Geopolitical Tensions and Cyber Risk: What Agents Should Know
Rising geopolitical tensions involving Iran and broader global instability are drawing renewed attention across the cyber insurance market. Historically, periods of conflict often align with increased cyber activity, including ransomware, denial of service attacks and intrusions targeting critical infrastructure and supply chain–dependent industries.
Not all cyber incidents during these periods are state-sponsored. More often, threat actors use global unrest as an opportunity to increase activity, probe defenses and exploit known vulnerabilities. For insureds and the agents advising them, the focus is less on the headlines and more on how heightened activity may affect claims frequency, severity and coverage interpretation.

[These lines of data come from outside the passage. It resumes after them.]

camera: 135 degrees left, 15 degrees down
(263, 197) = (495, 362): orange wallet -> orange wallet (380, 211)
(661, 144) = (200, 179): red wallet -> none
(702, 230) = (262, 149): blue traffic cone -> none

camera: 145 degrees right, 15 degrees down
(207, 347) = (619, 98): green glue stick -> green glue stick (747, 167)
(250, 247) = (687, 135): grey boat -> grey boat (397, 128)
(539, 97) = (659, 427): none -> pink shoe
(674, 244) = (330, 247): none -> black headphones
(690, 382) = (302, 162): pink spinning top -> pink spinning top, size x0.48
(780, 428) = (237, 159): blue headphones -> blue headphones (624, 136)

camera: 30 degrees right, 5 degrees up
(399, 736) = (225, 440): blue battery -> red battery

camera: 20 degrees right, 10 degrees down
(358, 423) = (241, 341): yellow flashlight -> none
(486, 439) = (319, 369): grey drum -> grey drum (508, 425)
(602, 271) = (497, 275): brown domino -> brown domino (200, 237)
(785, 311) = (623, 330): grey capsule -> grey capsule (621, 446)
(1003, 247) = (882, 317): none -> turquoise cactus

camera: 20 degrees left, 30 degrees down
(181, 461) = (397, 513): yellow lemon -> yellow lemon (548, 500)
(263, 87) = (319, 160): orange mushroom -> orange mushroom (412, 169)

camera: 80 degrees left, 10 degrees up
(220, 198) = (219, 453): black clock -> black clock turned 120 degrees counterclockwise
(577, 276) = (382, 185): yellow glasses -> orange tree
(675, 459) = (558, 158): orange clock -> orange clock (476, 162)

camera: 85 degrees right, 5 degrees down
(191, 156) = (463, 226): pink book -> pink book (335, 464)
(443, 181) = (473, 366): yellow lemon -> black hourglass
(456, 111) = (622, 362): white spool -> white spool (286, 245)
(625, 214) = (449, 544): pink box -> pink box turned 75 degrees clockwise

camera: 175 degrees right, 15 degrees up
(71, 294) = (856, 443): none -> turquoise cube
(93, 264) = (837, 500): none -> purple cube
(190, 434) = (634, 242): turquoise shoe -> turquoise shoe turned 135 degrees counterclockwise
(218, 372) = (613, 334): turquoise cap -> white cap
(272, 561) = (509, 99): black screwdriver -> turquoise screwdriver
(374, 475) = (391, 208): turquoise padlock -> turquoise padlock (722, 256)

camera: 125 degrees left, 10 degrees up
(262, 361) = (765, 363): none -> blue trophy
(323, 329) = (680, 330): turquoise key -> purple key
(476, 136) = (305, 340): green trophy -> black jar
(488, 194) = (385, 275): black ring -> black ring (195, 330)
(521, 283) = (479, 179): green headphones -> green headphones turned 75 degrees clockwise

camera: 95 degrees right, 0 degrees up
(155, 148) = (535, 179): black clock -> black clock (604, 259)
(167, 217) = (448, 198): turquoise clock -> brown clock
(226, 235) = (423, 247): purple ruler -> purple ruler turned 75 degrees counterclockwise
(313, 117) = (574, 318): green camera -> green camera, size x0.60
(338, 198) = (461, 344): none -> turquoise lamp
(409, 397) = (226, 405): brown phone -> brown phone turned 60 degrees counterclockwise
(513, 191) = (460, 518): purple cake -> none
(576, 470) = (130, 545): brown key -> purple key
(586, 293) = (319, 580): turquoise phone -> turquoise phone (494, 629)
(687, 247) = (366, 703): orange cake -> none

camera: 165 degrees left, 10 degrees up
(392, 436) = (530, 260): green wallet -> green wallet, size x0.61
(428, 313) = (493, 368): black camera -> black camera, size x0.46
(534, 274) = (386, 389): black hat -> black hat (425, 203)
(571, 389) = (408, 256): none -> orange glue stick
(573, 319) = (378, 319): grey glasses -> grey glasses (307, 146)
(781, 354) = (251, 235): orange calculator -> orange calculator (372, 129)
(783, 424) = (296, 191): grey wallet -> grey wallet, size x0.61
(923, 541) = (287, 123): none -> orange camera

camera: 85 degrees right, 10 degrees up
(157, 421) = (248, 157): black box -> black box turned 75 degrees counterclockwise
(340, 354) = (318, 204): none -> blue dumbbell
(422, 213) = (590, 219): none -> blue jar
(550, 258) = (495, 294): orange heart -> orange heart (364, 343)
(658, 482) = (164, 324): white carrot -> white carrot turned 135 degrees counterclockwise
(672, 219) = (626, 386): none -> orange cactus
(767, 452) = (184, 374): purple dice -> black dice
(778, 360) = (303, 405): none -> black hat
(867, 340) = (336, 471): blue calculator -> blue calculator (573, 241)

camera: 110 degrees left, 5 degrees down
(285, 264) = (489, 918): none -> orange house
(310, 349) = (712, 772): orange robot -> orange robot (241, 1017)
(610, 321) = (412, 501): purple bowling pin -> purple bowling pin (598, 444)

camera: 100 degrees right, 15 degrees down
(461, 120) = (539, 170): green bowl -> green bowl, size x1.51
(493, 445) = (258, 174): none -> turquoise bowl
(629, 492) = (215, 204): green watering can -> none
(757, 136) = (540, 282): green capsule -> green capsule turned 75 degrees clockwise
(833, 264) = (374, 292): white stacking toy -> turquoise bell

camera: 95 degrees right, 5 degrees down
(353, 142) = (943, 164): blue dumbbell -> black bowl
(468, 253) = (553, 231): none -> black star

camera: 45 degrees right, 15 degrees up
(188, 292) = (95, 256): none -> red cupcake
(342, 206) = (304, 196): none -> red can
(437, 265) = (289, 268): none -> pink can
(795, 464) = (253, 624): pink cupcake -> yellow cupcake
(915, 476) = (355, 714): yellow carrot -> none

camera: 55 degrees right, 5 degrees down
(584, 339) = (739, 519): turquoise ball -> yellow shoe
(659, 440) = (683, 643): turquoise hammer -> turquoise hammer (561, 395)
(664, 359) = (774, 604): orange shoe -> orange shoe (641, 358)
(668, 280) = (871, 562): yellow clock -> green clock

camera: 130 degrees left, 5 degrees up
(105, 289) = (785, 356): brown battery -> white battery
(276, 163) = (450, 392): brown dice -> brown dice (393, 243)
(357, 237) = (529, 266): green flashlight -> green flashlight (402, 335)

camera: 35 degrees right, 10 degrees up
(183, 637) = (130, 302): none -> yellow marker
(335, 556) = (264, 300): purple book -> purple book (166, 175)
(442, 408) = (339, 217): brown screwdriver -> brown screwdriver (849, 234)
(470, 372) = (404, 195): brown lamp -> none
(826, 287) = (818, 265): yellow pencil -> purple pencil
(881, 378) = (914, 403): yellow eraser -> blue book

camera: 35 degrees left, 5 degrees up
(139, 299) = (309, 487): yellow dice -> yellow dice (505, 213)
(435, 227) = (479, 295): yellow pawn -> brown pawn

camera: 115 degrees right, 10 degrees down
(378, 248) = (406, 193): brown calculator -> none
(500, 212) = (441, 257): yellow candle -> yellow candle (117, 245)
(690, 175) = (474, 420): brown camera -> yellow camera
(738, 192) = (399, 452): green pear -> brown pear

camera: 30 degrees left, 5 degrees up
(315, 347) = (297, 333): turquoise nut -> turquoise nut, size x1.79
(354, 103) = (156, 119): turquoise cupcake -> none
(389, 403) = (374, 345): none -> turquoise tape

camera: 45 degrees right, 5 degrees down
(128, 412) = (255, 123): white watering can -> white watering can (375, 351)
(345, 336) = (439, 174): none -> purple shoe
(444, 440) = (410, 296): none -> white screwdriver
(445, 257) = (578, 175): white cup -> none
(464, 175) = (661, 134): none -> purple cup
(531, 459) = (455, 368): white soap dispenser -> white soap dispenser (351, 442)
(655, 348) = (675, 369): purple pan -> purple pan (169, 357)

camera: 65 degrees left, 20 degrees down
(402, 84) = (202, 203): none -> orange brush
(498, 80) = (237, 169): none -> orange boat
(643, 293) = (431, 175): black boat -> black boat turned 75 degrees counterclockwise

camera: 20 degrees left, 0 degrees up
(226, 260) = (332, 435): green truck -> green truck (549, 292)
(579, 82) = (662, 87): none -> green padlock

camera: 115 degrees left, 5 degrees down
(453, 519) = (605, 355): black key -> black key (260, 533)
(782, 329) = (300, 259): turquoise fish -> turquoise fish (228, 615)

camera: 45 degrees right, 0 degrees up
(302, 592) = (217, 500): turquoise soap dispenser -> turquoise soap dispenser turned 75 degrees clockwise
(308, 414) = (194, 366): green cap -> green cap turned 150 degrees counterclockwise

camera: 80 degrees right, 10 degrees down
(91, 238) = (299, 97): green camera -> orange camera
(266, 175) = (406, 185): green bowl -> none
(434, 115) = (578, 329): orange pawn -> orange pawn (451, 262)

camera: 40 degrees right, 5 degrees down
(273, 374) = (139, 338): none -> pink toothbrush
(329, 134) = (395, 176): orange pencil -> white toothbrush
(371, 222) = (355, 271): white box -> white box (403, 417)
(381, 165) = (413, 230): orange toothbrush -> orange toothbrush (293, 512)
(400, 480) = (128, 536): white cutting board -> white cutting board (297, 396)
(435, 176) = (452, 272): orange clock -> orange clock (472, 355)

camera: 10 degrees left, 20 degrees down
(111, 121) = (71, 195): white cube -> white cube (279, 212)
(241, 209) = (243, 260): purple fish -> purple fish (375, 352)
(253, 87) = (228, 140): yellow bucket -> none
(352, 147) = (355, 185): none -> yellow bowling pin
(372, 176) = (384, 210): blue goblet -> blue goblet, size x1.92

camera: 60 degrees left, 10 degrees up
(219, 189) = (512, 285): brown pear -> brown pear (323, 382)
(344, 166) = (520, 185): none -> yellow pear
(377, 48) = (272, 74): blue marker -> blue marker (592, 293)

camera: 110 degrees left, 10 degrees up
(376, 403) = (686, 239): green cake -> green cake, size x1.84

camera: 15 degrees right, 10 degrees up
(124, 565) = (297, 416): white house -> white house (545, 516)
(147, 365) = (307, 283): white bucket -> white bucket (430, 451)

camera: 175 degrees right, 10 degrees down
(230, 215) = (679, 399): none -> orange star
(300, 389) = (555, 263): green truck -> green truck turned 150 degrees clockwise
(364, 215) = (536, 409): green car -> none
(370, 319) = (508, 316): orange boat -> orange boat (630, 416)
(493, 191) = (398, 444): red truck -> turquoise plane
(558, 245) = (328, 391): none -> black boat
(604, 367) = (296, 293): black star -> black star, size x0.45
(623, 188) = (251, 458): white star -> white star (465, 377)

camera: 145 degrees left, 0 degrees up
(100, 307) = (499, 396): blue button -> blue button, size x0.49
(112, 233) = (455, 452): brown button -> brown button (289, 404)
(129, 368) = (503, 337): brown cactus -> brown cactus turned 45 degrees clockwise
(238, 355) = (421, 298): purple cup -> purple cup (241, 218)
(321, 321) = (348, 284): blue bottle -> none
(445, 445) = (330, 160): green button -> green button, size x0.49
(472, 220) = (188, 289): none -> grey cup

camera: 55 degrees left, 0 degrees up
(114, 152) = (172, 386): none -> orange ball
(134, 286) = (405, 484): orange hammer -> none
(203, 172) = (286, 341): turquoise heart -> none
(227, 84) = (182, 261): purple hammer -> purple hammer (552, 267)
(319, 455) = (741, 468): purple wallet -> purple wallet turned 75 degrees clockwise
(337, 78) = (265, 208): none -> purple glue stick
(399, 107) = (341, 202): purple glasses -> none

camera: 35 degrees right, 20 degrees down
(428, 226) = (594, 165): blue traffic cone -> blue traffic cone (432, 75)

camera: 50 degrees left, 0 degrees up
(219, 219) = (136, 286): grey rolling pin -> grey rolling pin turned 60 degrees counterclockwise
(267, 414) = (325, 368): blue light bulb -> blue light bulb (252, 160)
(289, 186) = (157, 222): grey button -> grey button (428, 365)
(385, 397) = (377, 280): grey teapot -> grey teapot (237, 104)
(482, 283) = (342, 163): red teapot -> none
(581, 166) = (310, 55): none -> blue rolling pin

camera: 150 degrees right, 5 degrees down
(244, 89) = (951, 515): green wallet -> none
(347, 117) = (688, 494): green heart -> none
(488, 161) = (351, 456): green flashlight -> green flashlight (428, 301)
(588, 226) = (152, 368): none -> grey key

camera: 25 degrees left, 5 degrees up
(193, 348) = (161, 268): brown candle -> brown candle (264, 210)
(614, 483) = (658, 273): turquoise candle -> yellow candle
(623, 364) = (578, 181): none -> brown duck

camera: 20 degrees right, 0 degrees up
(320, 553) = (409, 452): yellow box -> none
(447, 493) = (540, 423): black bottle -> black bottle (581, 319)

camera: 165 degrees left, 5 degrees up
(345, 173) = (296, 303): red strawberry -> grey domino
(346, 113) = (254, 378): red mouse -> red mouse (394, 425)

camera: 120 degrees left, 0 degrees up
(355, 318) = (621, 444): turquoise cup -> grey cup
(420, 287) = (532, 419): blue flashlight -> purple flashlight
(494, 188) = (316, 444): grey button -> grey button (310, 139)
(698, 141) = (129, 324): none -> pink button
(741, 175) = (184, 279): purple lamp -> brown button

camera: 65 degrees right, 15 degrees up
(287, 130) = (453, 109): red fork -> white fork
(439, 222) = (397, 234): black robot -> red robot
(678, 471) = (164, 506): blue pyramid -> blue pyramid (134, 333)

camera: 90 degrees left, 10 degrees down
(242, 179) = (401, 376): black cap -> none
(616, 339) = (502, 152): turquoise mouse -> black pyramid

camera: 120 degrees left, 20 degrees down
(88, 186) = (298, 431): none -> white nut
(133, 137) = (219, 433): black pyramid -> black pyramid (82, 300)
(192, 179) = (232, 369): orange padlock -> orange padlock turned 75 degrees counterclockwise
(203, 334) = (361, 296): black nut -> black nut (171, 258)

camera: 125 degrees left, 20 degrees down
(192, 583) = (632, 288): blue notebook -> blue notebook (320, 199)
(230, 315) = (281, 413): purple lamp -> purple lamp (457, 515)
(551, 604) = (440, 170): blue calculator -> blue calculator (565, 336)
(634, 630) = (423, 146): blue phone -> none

What This Means for Insureds
Most cyber claims still stem from familiar causes. Phishing, compromised credentials and unpatched systems remain the leading drivers of loss. During periods of heightened geopolitical tension, however, the frequency and impact of these events can increase, particularly for organizations with weak security controls or exposed infrastructure.
From an underwriting and claims perspective, insurers are also more alert to aggregation risk. Events that impact multiple insureds at the same time, especially within critical industries, remain a key concern for the cyber market.
Where Coverage Becomes More Complex
The real nuance lies in how nation-state activity intersects with policy language. Most cyber policies contain some form of a war exclusion, originally designed to address traditional armed conflict. In cyber, that language has become more difficult to apply.
Attribution remains challenging, and determining whether an incident qualifies as state-sponsored or politically motivated is rarely straightforward. In response, carriers have tightened wording over the past several years, adding clearer references to cyber operations between states, retaliatory attacks and widespread or systemic events affecting critical infrastructure.
Some policies now include carve-backs that preserve coverage unless there is a formal war or the insured is directly involved in the conflict. While this does not mean routine ransomware or phishing claims will be denied, it can introduce uncertainty and scrutiny when losses are tied to large-scale or systemic events.
What We Are Seeing in the Market
Underwriters are paying closer attention to insureds’ ability to withstand elevated threat conditions. This includes scrutiny of remote access controls, patch management practices and reliance on third-party vendors. Systemic risk, particularly within energy, healthcare, manufacturing and public services, remains top of mind.
Policy language continues to evolve, making it increasingly important for agents to review exclusions and endorsements with insureds before a loss occurs.
Fundamentals Still Matter Most
While geopolitical risk may be rising, the controls that reduce cyber losses have not changed. Insureds that focus on fundamentals remain best positioned to avoid claims and manage underwriting expectations.
Securing remote access, enforcing multifactor authentication, prioritizing patching of internet-facing systems and strengthening phishing defenses continue to make a meaningful difference. Limiting administrative privileges, monitoring for unusual login activity and maintaining tested, offline backups can significantly reduce loss severity when an incident occurs.
Supply chain exposure also deserves attention. Understanding dependencies on third-party vendors and confirming that key partners maintain strong security controls is increasingly important as cyber events become more interconnected.
The Agent’s Role
For most insureds, everyday cyber losses will continue to look familiar. The greater concern lies in catastrophic, systemic events tied to geopolitical conflict, where attribution and coverage interpretation become more complex.
Independent agents play a critical role in setting expectations, helping insureds understand evolving policy language and reinforcing the importance of sound cyber hygiene. In a volatile global environment, preparation and clarity remain the best tools for managing cyber risk.